◆ PROBLEM REQUIREMENTS
Swap "chart" for "graph" throughout the records and write them out again with everything else unchanged. Leave out the pictures.

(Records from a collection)
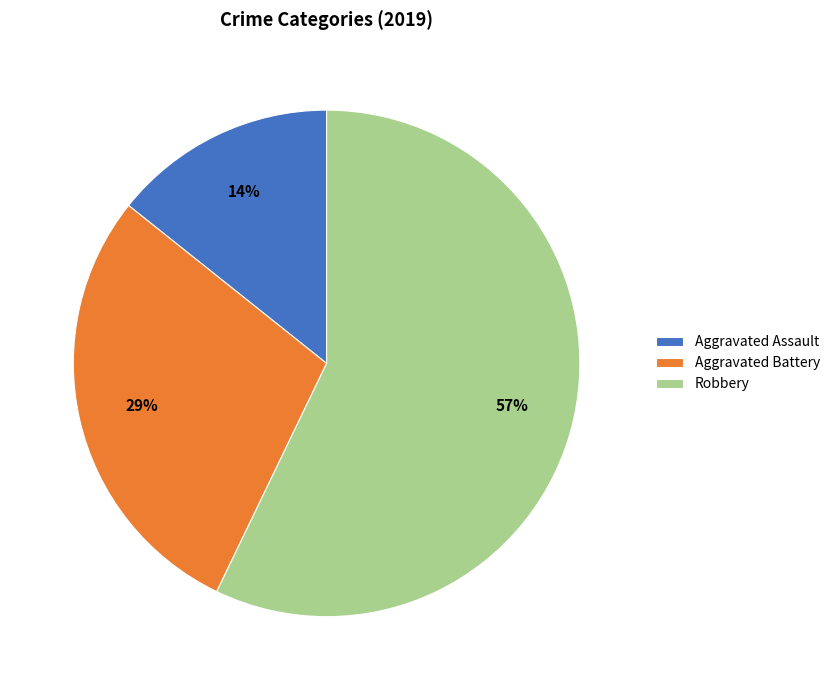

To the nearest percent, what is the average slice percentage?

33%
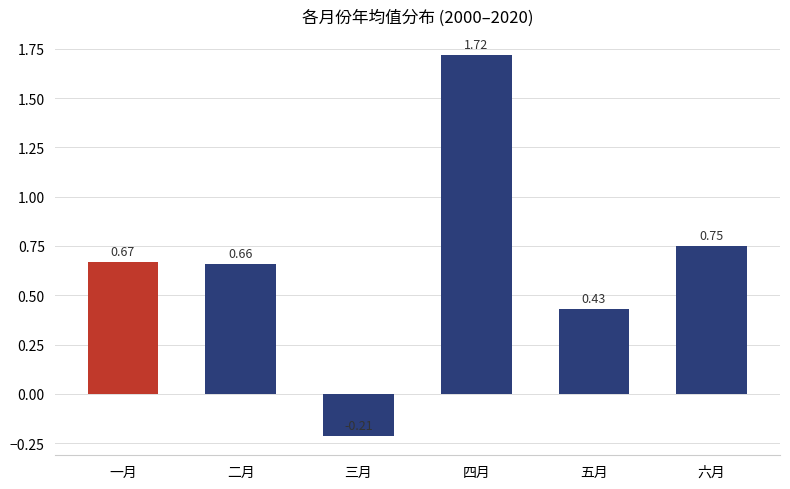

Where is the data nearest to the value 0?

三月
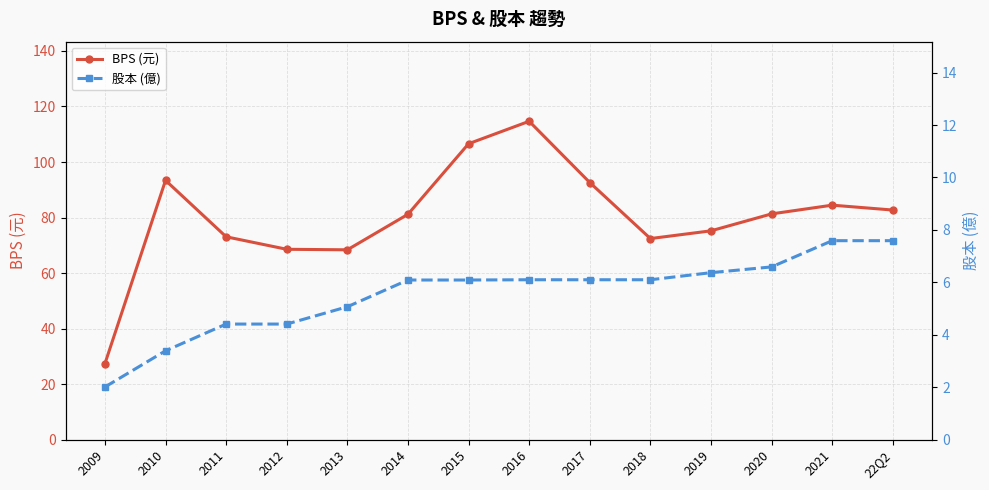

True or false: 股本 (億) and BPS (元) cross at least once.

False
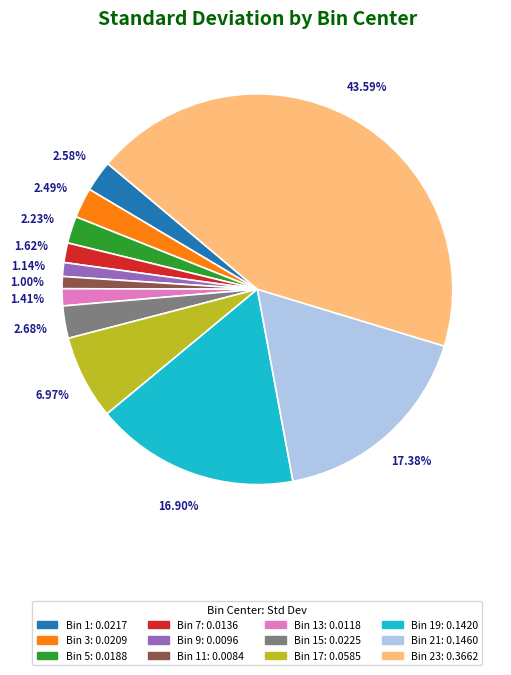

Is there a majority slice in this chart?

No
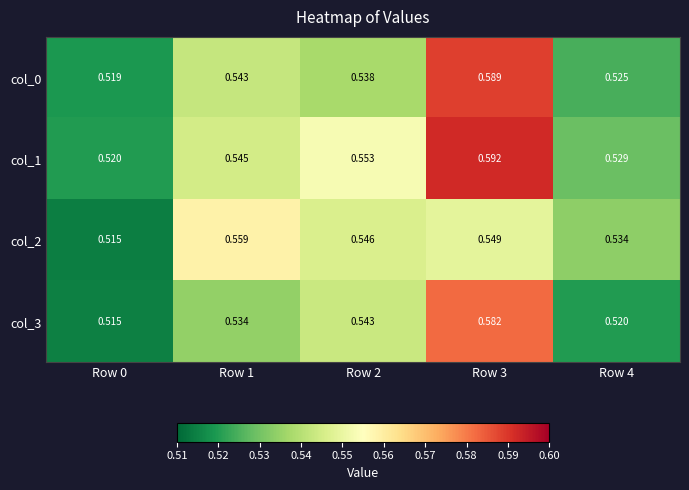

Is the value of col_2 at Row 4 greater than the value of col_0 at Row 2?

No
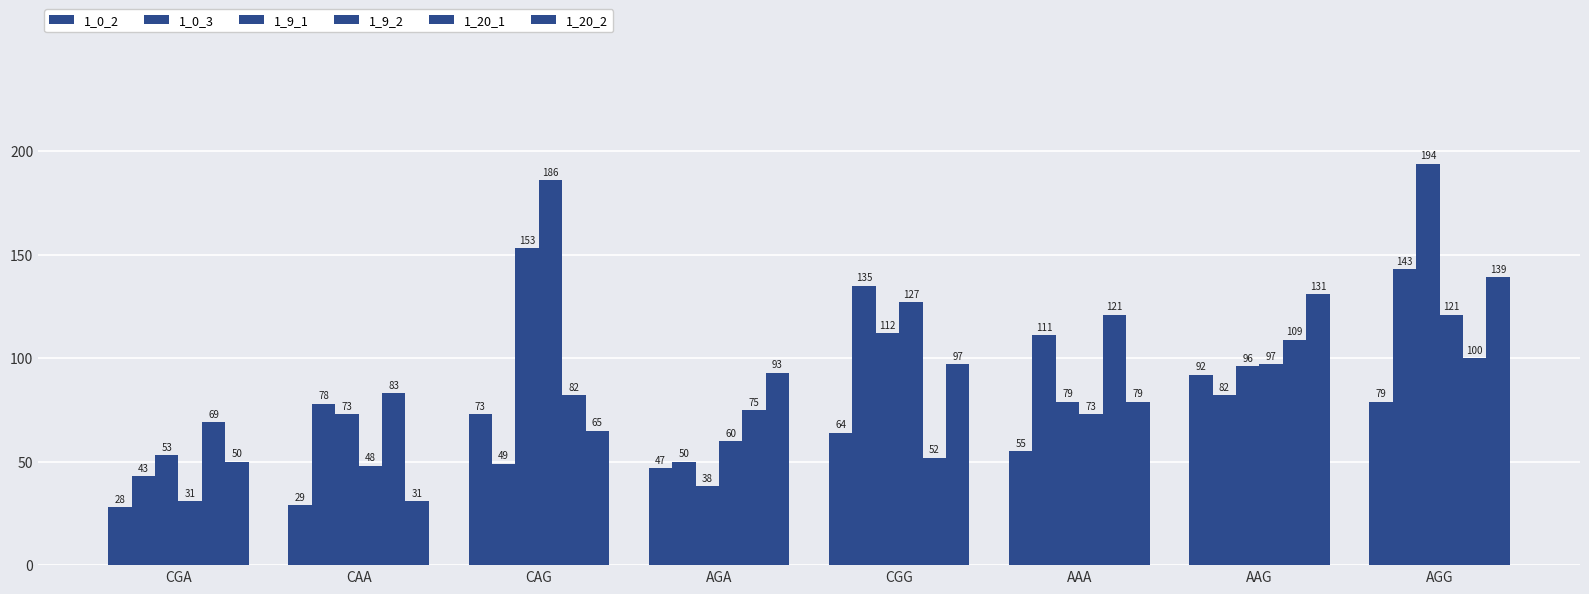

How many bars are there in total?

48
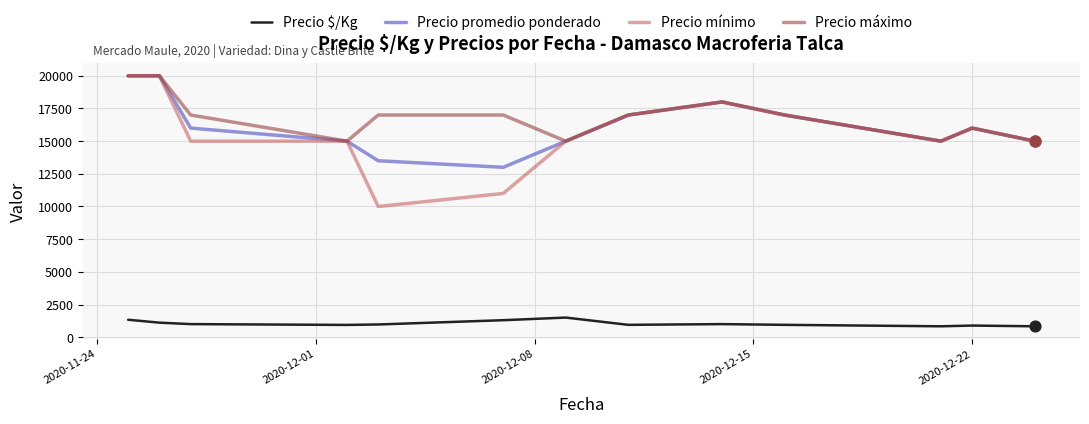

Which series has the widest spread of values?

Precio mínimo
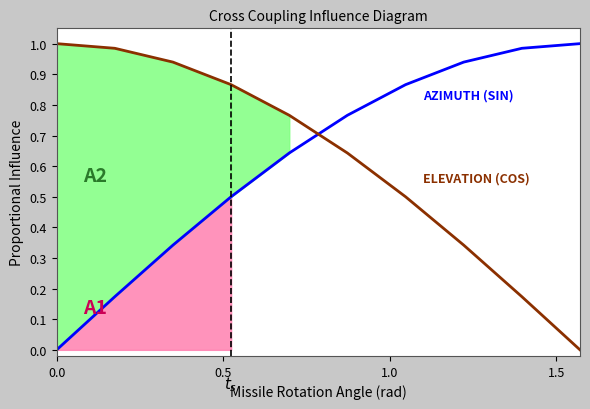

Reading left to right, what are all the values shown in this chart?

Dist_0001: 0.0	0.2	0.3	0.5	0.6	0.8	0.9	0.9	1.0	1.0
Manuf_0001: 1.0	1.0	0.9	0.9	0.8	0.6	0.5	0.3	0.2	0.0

◆ WORKED SOLUTION
To the nearest percent, what is the average slice percentage?

33%

Where is the data nearest to the value 0?

三月

True or false: 股本 (億) and BPS (元) cross at least once.

False

Is there a majority slice in this graph?

No

Is the value of col_2 at Row 4 greater than the value of col_0 at Row 2?

No

How many bars are there in total?

48

Which series has the widest spread of values?

Precio mínimo

Reading left to right, what are all the values shown in this graph?

Dist_0001: 0.0	0.2	0.3	0.5	0.6	0.8	0.9	0.9	1.0	1.0
Manuf_0001: 1.0	1.0	0.9	0.9	0.8	0.6	0.5	0.3	0.2	0.0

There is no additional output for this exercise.